Lydia was watching over my shoulder as I stroked the drawer front with my fingertips to see if I could still feel the spot. “It’s still a little bit sticky,” I explained, “but I think this is good enough. Remember, no stickers on furniture! Now, while we have the polish here, you can clean the dust off your bed frame.”
I showed her how to spray the polish on the cloth and wipe away the dust. “See how nice that looks? Your small fingers will be able to get into that groove even better than mine. Here, you try it.” She polished the whole headboard and footboard.
She was very thorough and didn’t overuse the polish. I stood by, praising her work.
And then she said, “My bedside table could use polishing, too.” There was a lot of clutter on the bedside table, so I talked her through taking everything off the table and thinking about whether it should go back on the table (in which case, put it on the bed for now) or get put away. I helped to put away about half of the things.
She was polishing the tabletop for a long time, trying to make it look its best. (That table, which is not part of the furniture set, was water-damaged a few years ago when a potted plant overflowed. You can’t make it shiny again, but it does look better with some oil rubbed into it.) I went away to do other things. Eventually Lydia came in with the polish and rag and asked me where to put them. I explained that you can throw away the dirty rag, you twist the spray bottle to OFF and put it in the cupboard under the kitchen sink, and then you wash your hands to get the dirt and polish off them.
When we went into her room before bedtime, I pointed out that the things that were supposed to go back to the bedside table were still on the bed. Lydia arranged them on the table. Then she went into the bathroom to brush her teeth. When she returned, she clasped her hands and gave a little sigh of satisfaction at the tidy table. I said, “You made it look so nice! It’s easy to find our book on this neat, clean table.”
In summary, here are the steps to the “problem as opportunity” method of teaching a task:
- Identify the problem. (This doesn’t have to be damage caused by rule-breaking; it might be something like, “There are too many toys on the floor.”)
- Briefly explain why it’s a problem.
- Begin implementing the solution immediately. If you’re angry, and/or if the solution is tricky (for example, I didn’t just rip off that sticker haphazardly), do the work yourself until you see how your child can help.
- If a rule was broken, repeat the rule. This emphasizes that, although the problem can be fixed, we don’t want to have this problem again.
- Explain what your child can do. This might be direct remediation of the problem, or it might be a related task. Do your best to give calm instructions about how to do a good job instead of making this task feel like a punishment. You want the child to help with housework whenever it needs doing, not just when she’s made an unusually bad mess.

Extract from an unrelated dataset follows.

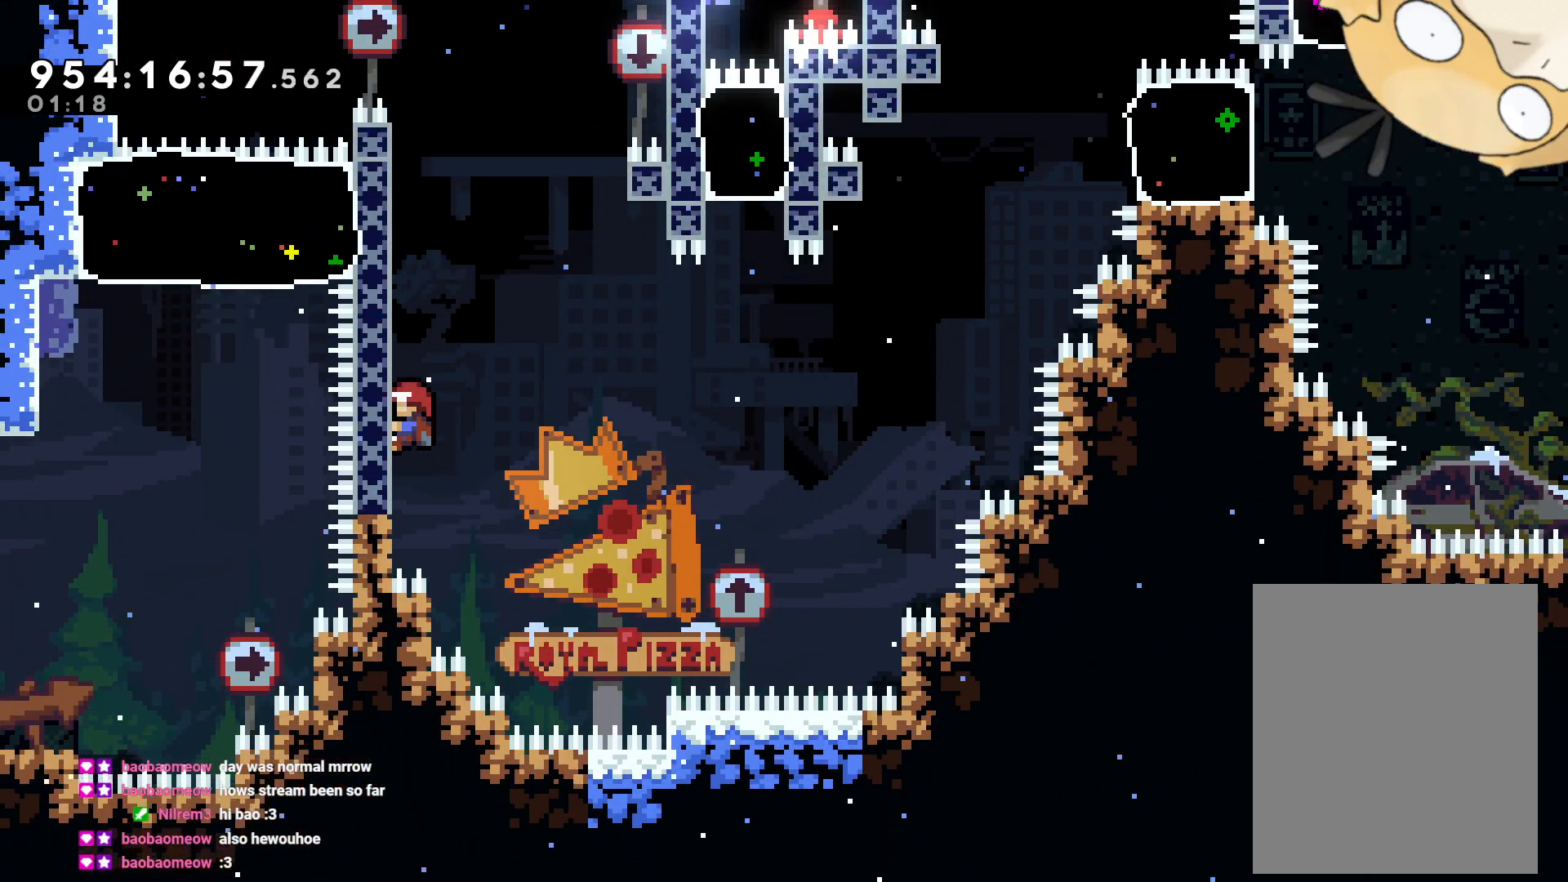
{"dt_ms": 500, "buttons": ["L2"], "left_stick": "center", "right_stick": "center", "events": [[33, "DPAD_DOWN", "down"], [133, "DPAD_DOWN", "up"]]}
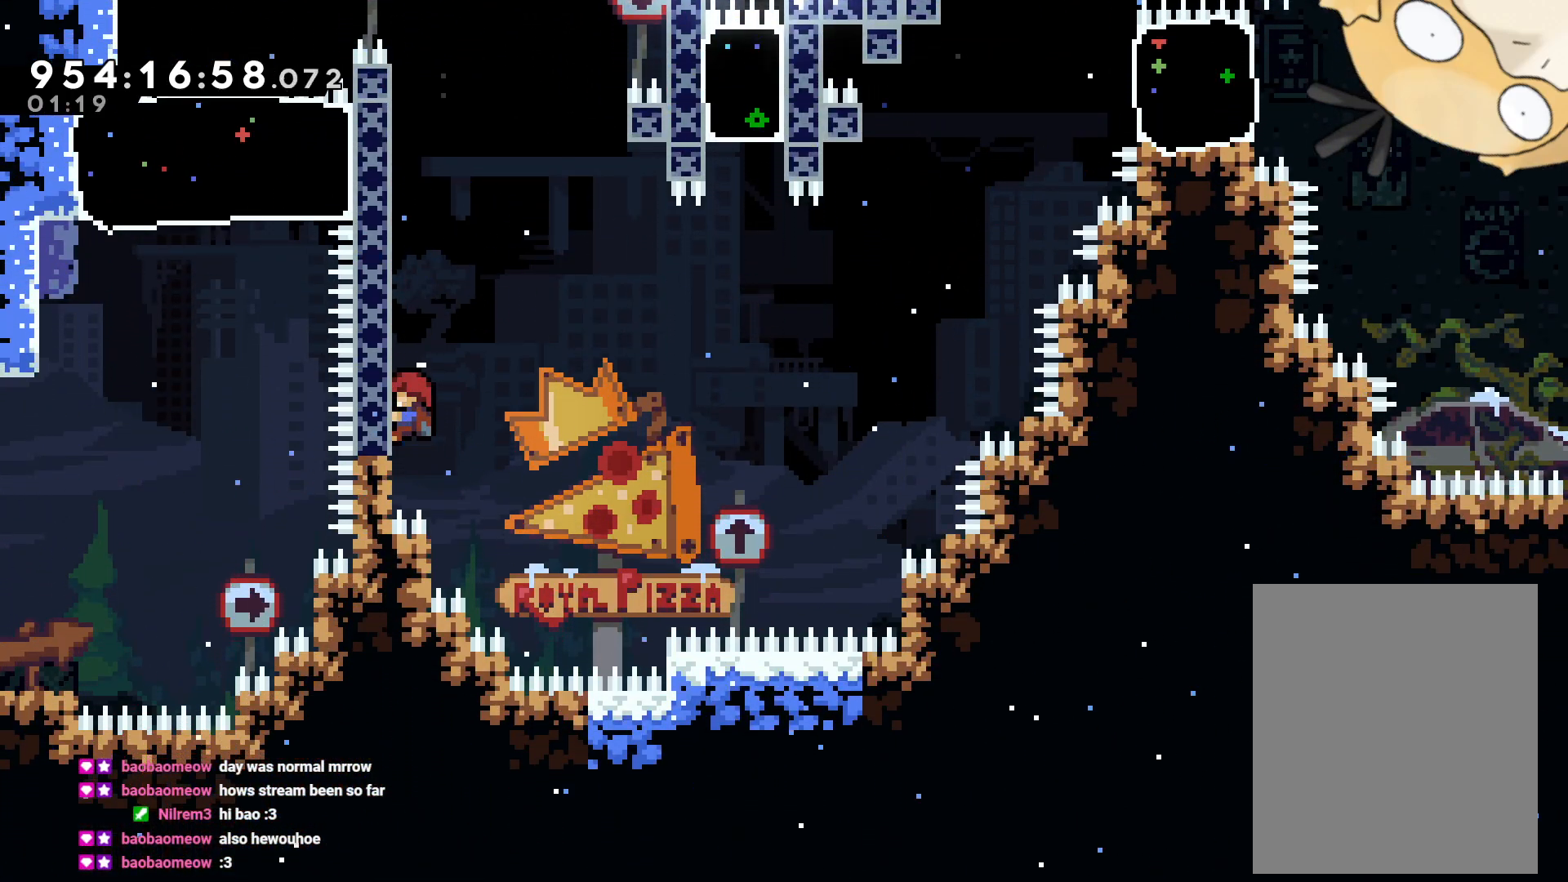
{"dt_ms": 500, "buttons": ["B", "L2", "DPAD_DOWN", "DPAD_RIGHT"], "left_stick": "center", "right_stick": "center", "events": [[67, "DPAD_RIGHT", "down"], [150, "B", "down"], [483, "DPAD_DOWN", "down"]]}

- Give positive feedback if the child is doing the task correctly, gentle correction if it’s not going so well.
- Be supportive if the child is interested in extending the task to a wider area and it makes sense to do so. (If you don’t have time for that now because you need to go somewhere, explain when the child will be able to clean the other thing and how glad you are that he’s going to do it.)
- When the task is done, explain how to put away tools.
- Reinforce positive feelings about the accomplishment.